The bill, Senate File 150, increases the time required to establish residency in Minnesota from 30 to 60 days for purposes of determining eligibility for the Minnesota Family Investment and General Assistance programs.
“This is about preventing people from moving to our rural communities from out of state simply to get our welfare benefits,” Gazelka said in a news release. “Changing residency requirements from 30 to 60 days is a modest, reasonable adjustment.

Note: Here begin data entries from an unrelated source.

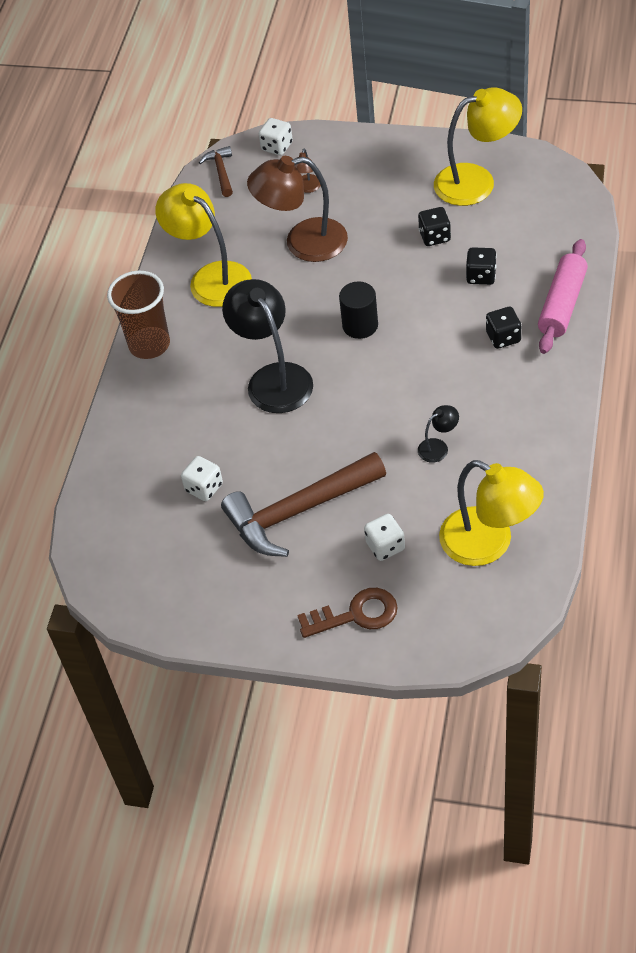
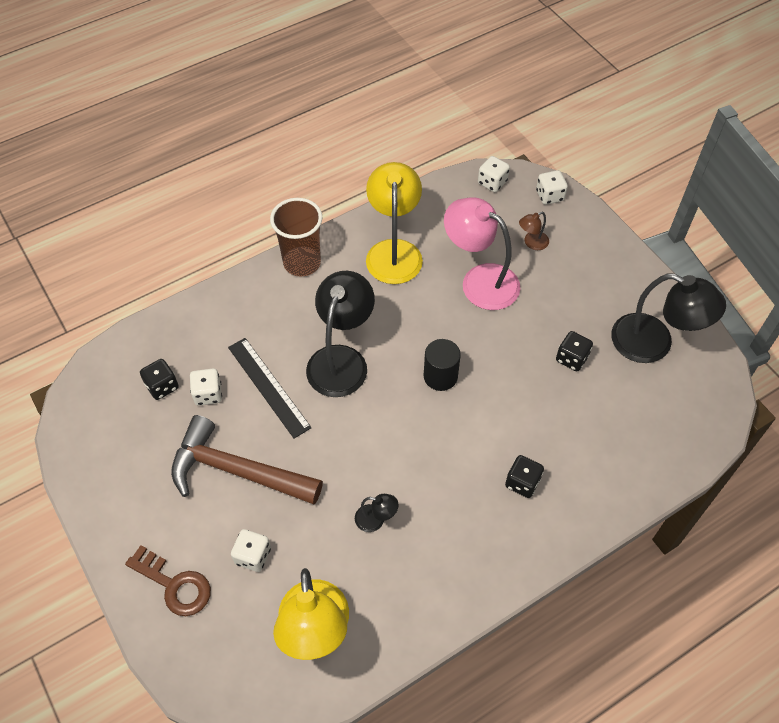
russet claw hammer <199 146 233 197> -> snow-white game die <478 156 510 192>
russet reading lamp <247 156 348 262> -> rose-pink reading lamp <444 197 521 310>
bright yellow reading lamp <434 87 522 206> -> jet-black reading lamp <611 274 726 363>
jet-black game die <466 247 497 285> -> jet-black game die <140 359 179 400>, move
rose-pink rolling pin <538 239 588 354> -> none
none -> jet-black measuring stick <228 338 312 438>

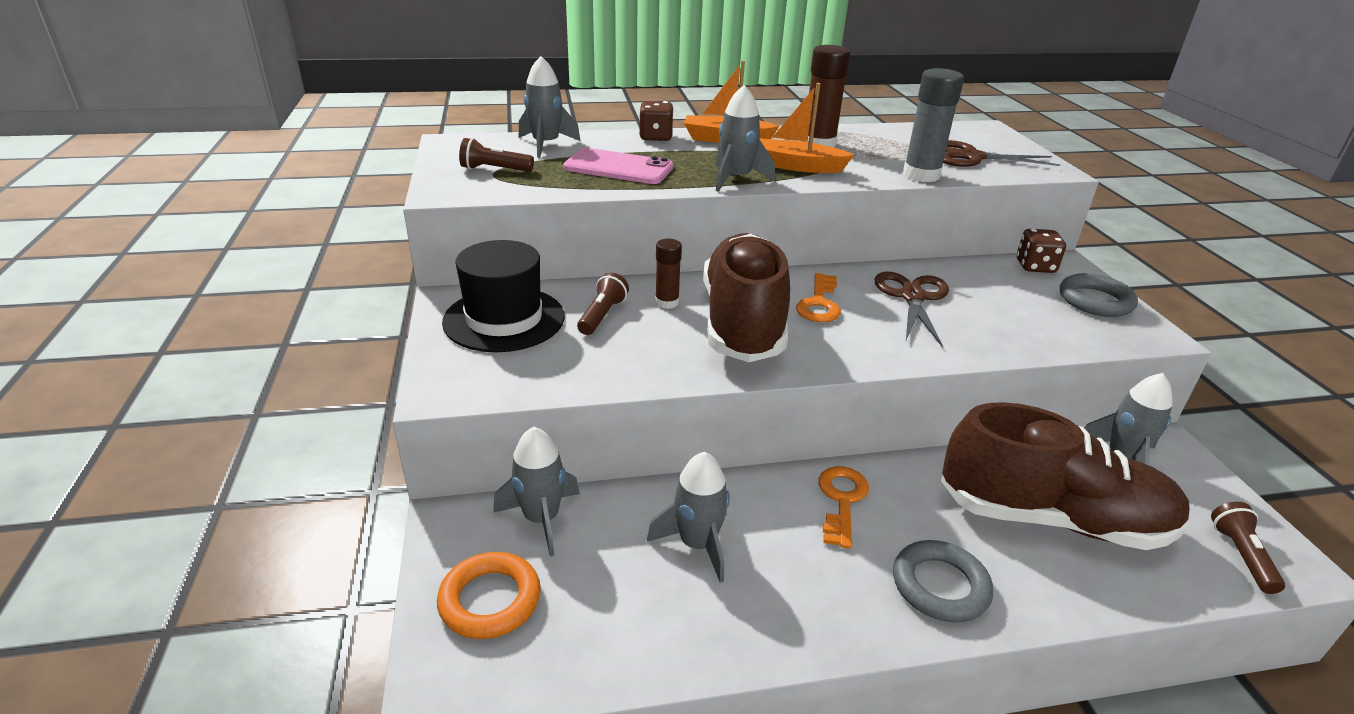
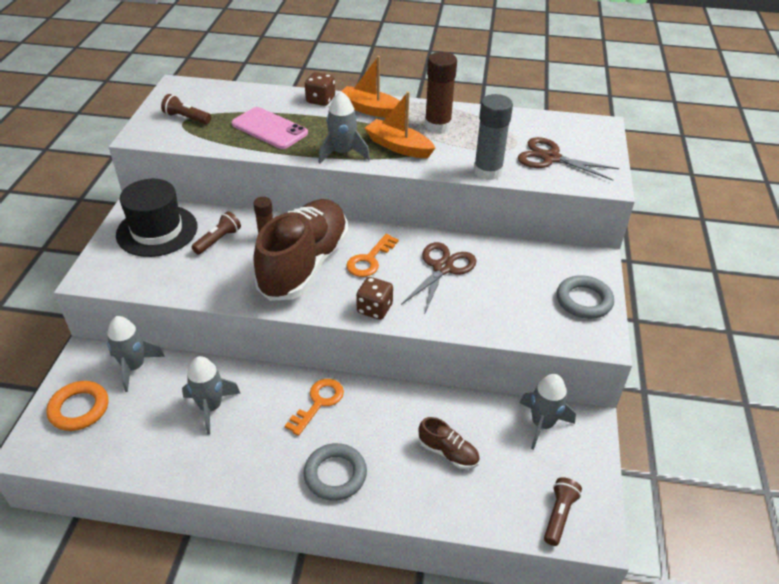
ash-grey rocket <519 56 580 158> -> none
russet lace-up shoe <941 402 1190 550> -> russet lace-up shoe <419 417 480 469>, x0.42
russet game die <1016 229 1066 273> -> russet game die <356 277 393 320>, move

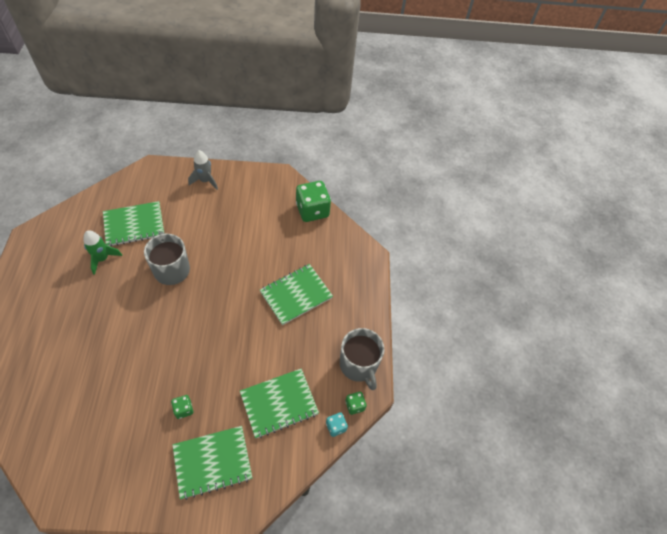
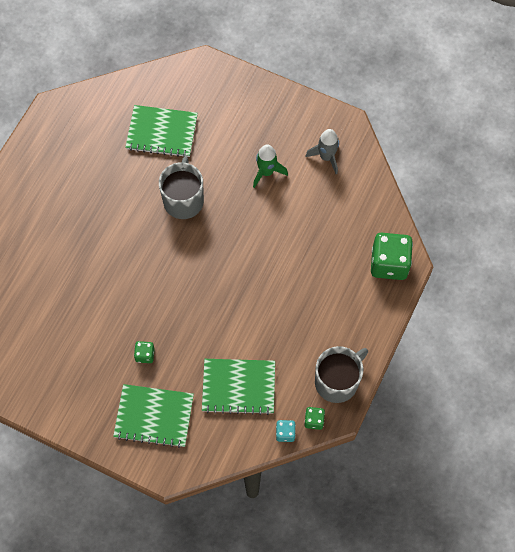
leaf-green rocket <83 230 122 275> -> leaf-green rocket <253 144 288 188>, move
ash-grey rocket <188 150 218 190> -> ash-grey rocket <305 129 339 174>, move
leaf-green exercise book <260 264 333 325> -> none
leaf-green game die <296 181 331 222> -> leaf-green game die <371 233 413 280>, move
ash-grey mug <340 328 384 390> -> ash-grey mug <315 346 368 403>, 135 degrees counterclockwise

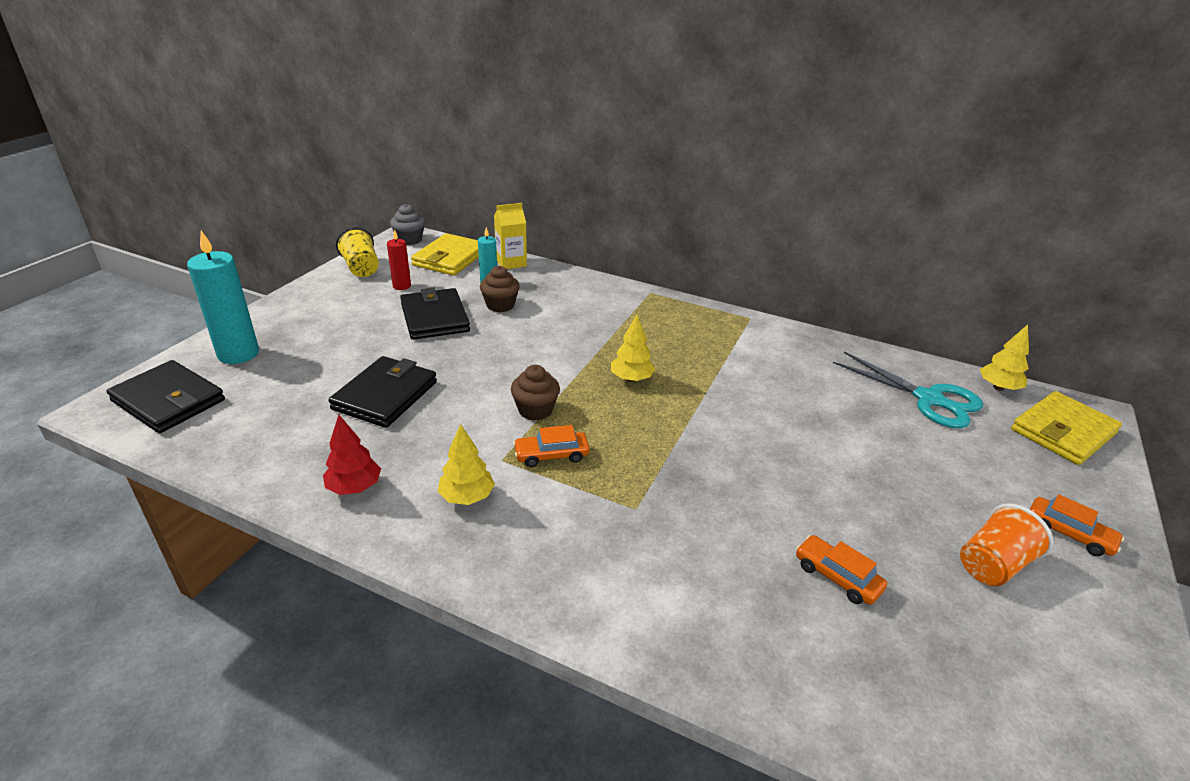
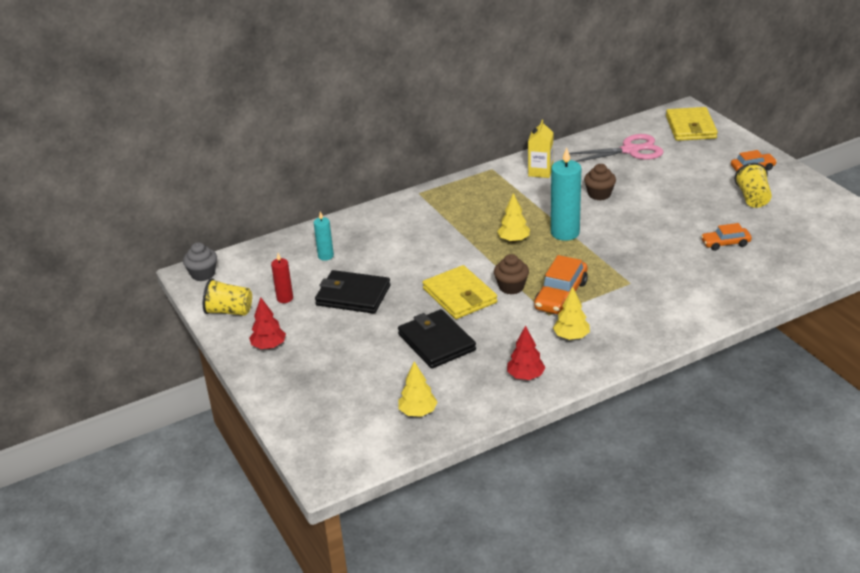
jet-black card wallet <107 360 225 433> -> none
turquoise wax candle <187 231 259 364> -> turquoise wax candle <551 148 581 241>, move
bright yellow card wallet <411 233 479 276> -> bright yellow card wallet <422 265 497 319>, move
russet muffin <480 266 520 312> -> russet muffin <584 164 616 200>, move
bright yellow milk carton <494 203 527 269> -> bright yellow milk carton <528 120 553 178>, move
orange automobile <513 425 590 467> -> orange automobile <534 255 588 314>, x1.63
turquoise pair of scissors <833 352 983 428> -> rose-pink pair of scissors <569 134 664 162>
orange beaker <960 503 1053 586> -> bright yellow beaker <734 163 772 208>
bright yellow toy tree <980 324 1029 391> -> bright yellow toy tree <398 361 437 417>, move
none -> crimson toy tree <249 297 286 349>

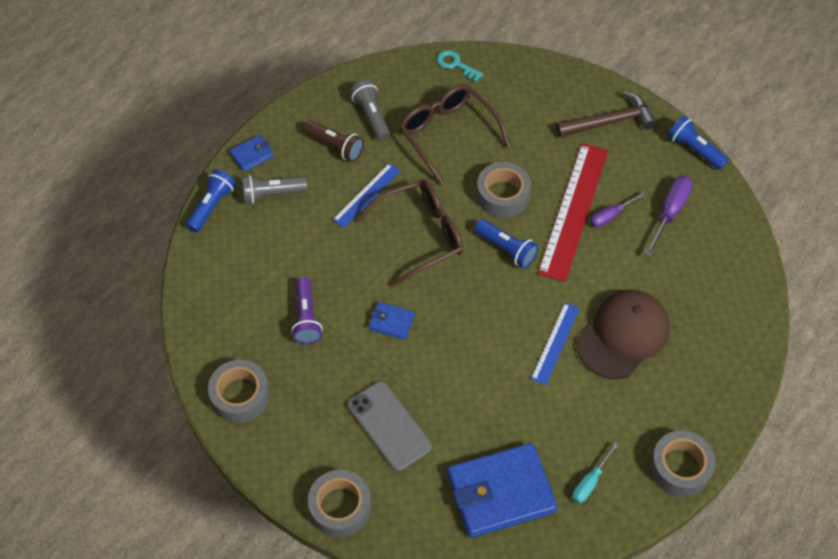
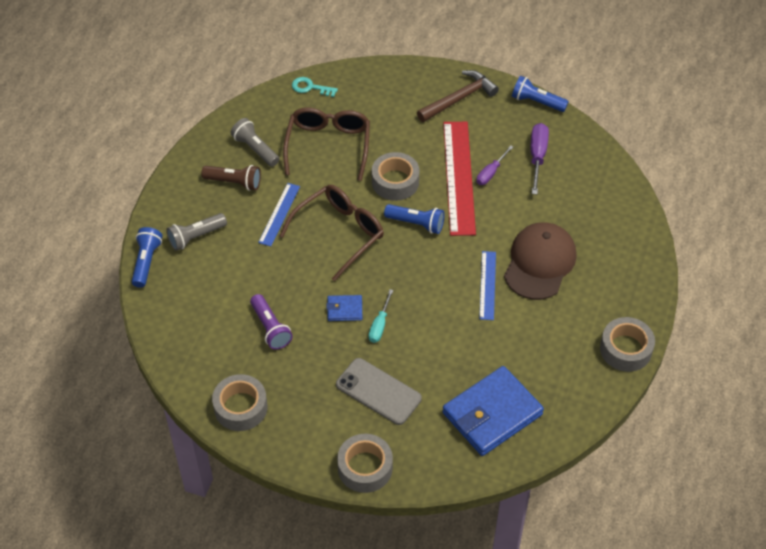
royal blue card wallet <230 135 274 172> -> none
russet eyeglasses <399 84 510 185> -> russet eyeglasses <283 107 370 181>, 60 degrees clockwise
turquoise screwdriver <572 442 619 504> -> turquoise screwdriver <369 289 393 343>, move

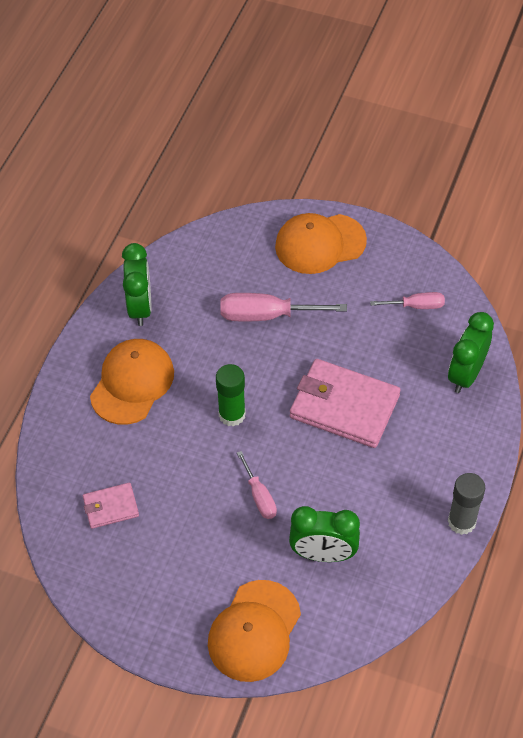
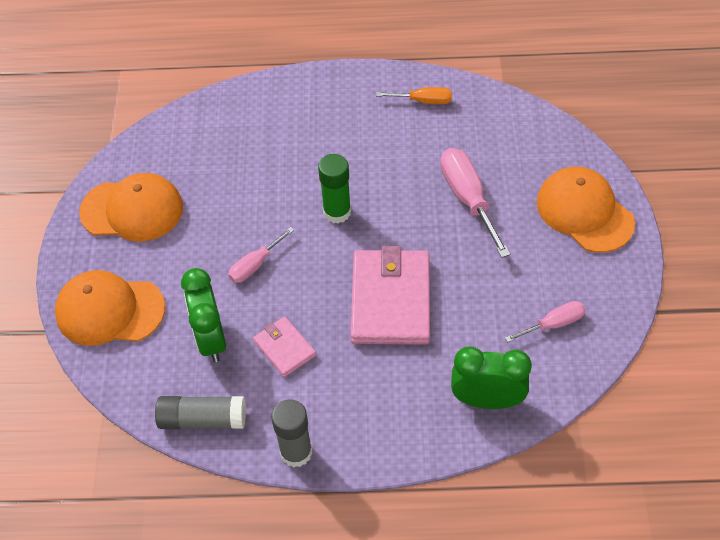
rose-pink card wallet <83 483 139 529> -> rose-pink card wallet <253 317 316 377>, move
orange peaked cap <90 339 174 425> -> orange peaked cap <79 173 183 242>, move
leaf-green bedside clock <122 243 151 326> -> orange screwdriver <376 87 452 104>
rose-pink screwdriver <370 292 445 309> -> rose-pink screwdriver <505 301 586 342>, 90 degrees counterclockwise
none -> ash-grey stick of glue <155 396 246 429>

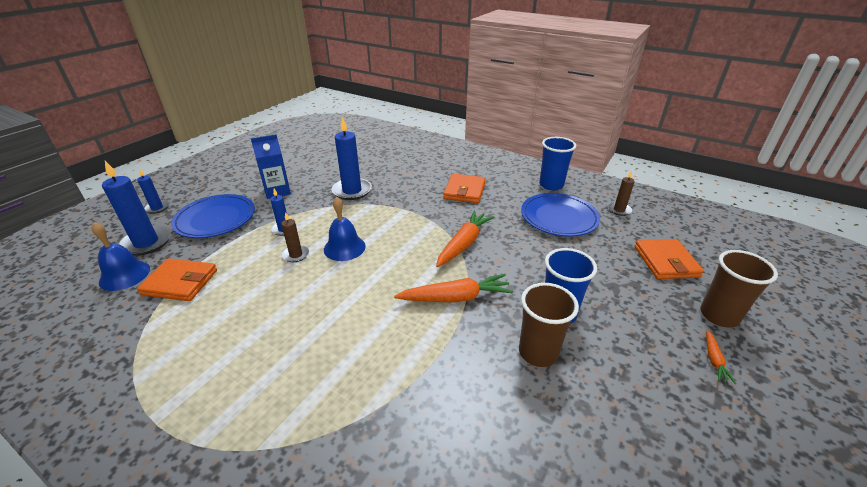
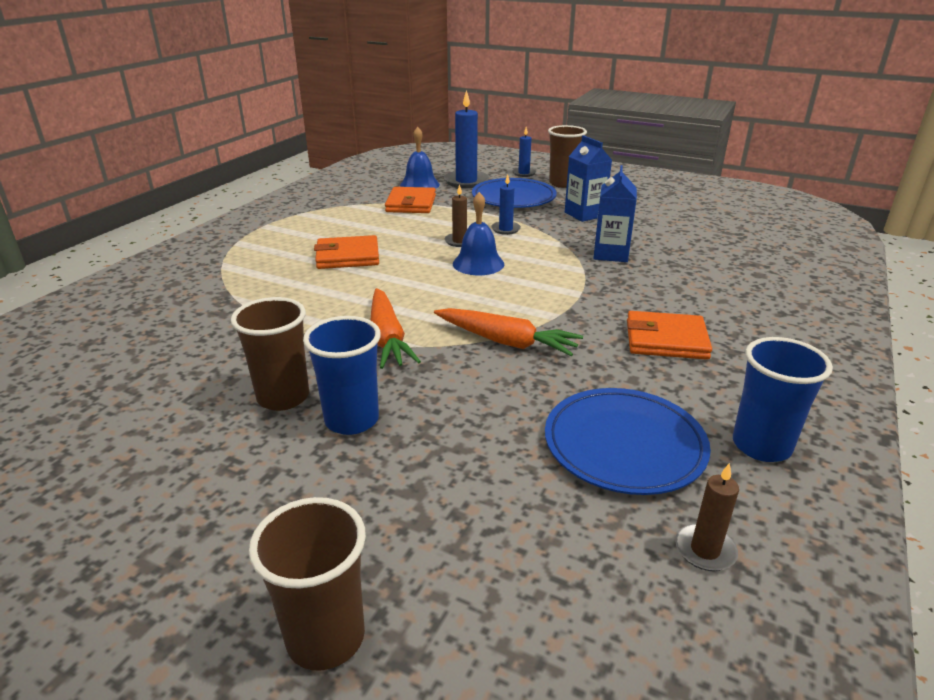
royal blue wax candle <331 117 372 200> -> royal blue milk carton <593 165 637 262>
orange card wallet <634 239 704 279> -> orange card wallet <314 235 379 269>, move
orange root vegetable <706 330 736 384> -> none
none -> russet beaker <548 125 587 188>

We initially looked for a longer waiting period but in the past the Supreme Court has ruled several attempts at longer than 60 days to be unconstitutional.”
The legislation could be implemented as early as September 2011. After initial programming costs, projected savings associated with the modifications are: GA: $171,000 in FY 2012, $228,000 per year ongoing; MFIP: $435,000 in FY 2012, $575,000 per year ongoing.
The legislation contains special exemptions to the 60-day residency requirement that involves applicants who once lived in Minnesota and returned after serving in the armed forces, attending school in another state or returning to the residence of a caregiver.